# Fish that don't eat fry



## bmlbytes (Aug 1, 2009)

I am planning on using my 10 Gallon tank to breed danios, but I want to keep a fish or two in there to keep it cycled and so it isnt too boring. Is there a good fish that wont eat the danios' eggs or fry that I can keep in a freshwater tank?


----------



## lohachata (Jan 27, 2006)

you're kidding ..... right?
think about fish....fish eat fish..fish eggs are a special treat for any fish..
i cannot think of any species of fish that will not bother the eggs of another....


----------



## bmlbytes (Aug 1, 2009)

That's why I was asking. I was thinking maybe there was like a herbavore fish. Oh well. I will probably put the betta in there until I decide to breed, then he can go in the community tank.


----------



## lohachata (Jan 27, 2006)

i really can't think of any species that would be 100% totally herbivorous or carnivorous..
would be best to not have anything else in the tank when you are ready to spawn the danios.


----------



## bmlbytes (Aug 1, 2009)

I would put a few ghost cats in there until I was ready to spawn (then put them in my 20G to school with my single one), but they dont like light and I am trying to grow plants too. In fact, the one I have hides under the terra cotta pot I put in the 20G for the frogs.


----------



## bmlbytes (Aug 1, 2009)

One other question. Any reason the PH in my 10G should have jumped from 7.2 to 7.8? The other day, I put some granite I had and some substrate from my old tank in the 10G. I also put my extra filter from my 20G in my 10G. It then cycled overnight and I tested the PH today and it was really 7.8. What caused this jump? I did some research and was certain that granite would not do anything to my aquarium since it is an inert rock.

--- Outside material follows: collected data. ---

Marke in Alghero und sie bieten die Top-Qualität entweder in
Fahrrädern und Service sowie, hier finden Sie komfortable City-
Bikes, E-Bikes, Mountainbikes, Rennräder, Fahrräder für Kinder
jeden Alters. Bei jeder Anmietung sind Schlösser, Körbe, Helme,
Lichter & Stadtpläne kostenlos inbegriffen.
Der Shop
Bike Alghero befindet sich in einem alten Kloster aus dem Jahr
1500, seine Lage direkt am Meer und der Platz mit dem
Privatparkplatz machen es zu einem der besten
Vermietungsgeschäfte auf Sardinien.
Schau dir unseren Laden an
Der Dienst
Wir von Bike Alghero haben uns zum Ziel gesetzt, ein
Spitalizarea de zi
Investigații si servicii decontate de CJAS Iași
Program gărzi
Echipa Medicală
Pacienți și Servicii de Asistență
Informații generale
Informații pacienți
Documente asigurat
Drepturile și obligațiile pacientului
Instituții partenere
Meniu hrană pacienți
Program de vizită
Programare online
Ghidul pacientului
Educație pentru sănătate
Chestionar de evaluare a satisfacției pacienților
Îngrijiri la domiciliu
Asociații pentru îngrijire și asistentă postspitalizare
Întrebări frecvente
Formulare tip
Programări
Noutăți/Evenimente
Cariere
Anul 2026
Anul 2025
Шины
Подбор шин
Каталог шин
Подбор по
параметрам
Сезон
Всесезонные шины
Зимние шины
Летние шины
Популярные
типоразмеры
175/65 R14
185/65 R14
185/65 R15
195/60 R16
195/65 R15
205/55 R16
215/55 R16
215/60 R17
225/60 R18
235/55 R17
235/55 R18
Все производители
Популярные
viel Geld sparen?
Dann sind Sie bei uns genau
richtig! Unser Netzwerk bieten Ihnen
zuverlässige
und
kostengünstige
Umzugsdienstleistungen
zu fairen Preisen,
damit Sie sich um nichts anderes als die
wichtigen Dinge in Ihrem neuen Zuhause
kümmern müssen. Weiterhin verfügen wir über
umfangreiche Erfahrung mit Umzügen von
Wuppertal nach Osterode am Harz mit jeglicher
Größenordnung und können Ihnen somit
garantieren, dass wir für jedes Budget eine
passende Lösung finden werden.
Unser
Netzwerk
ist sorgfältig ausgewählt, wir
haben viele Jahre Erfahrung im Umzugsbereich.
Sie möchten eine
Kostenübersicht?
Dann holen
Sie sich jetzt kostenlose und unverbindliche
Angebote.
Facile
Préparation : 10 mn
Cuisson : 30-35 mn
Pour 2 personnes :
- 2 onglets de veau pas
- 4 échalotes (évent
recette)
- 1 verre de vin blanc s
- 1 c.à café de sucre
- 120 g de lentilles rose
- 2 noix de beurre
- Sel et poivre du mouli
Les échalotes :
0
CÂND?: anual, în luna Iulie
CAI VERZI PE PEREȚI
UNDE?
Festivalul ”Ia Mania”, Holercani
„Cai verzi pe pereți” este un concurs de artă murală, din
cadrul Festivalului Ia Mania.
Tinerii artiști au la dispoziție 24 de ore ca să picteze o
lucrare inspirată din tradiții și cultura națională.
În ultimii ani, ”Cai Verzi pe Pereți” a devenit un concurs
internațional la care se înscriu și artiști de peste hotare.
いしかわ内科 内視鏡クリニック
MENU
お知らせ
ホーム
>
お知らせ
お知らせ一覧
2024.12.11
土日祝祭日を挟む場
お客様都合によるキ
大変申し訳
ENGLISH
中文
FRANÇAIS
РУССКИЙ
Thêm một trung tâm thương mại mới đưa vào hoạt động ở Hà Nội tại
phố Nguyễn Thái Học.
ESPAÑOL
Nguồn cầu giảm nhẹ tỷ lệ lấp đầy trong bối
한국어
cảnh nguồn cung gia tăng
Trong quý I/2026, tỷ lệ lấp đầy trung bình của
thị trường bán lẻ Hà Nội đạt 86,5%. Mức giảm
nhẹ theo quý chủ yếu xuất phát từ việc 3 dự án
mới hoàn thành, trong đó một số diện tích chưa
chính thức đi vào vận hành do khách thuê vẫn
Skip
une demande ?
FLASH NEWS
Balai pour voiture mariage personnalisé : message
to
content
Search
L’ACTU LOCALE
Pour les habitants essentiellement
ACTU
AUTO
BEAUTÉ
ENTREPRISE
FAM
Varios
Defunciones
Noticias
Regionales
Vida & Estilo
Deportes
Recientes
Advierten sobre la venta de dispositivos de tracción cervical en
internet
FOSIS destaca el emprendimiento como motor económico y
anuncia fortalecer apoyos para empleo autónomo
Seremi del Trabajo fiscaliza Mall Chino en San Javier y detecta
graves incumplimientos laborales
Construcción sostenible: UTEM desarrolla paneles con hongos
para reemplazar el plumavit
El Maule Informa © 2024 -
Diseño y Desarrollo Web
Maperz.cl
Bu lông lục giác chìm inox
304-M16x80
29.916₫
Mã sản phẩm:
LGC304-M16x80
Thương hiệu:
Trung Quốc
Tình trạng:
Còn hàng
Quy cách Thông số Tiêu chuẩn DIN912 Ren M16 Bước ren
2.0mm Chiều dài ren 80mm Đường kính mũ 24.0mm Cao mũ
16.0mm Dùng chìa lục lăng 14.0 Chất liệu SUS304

I dont have a test kit for hardness though.


----------



## Toshogu (Apr 24, 2009)

Seems Coryadoras doesn't bother eggs much so long as they are up high


----------



## bmlbytes (Aug 1, 2009)

Thanks tosh.

Forget the PH thing. I tested our tap water. The PH must have recently gone up a lot in our tap because it is 7.8 also (used to be 7.2).


----------



## humdedum (Feb 18, 2009)

White Cloud Mountain Minnows apparently don't eat their eggs or their fry.


----------



## lohachata (Jan 27, 2006)

sorry guys ; but.........corydoras will eat eggs no matter where they are.... 
and white clouds will eat their eggs and their fry....how do i know this?????
because i am breeding both of these rascals and have watched them do it on numerous occasions...
when breeding ; the less you disturb the tank ; the better...
i also kind of feel that if you cannot or will not set up properly for breeding ; then don't worry about not getting any offspring... the basic idea is accommodating the needs of the fish and not the fishkeeper....humans often make the mistake of thinking they are the ones that know what the fish should do to breed...(boy ; have i done that a few times..lol)
another good thing to do with breeding egg scatterers is to make a carpet of java moss on the bottom of the tank... not only will it provide refuge for the eggs and fry ; but it will also provide food for fry....


----------



## bmlbytes (Aug 1, 2009)

ive been trying to find java moss locally, but no one has it. I will probably order some.


----------



## emc7 (Jul 23, 2005)

What about apple snails? Can I put them in with small fry to clean up uneaten food?


----------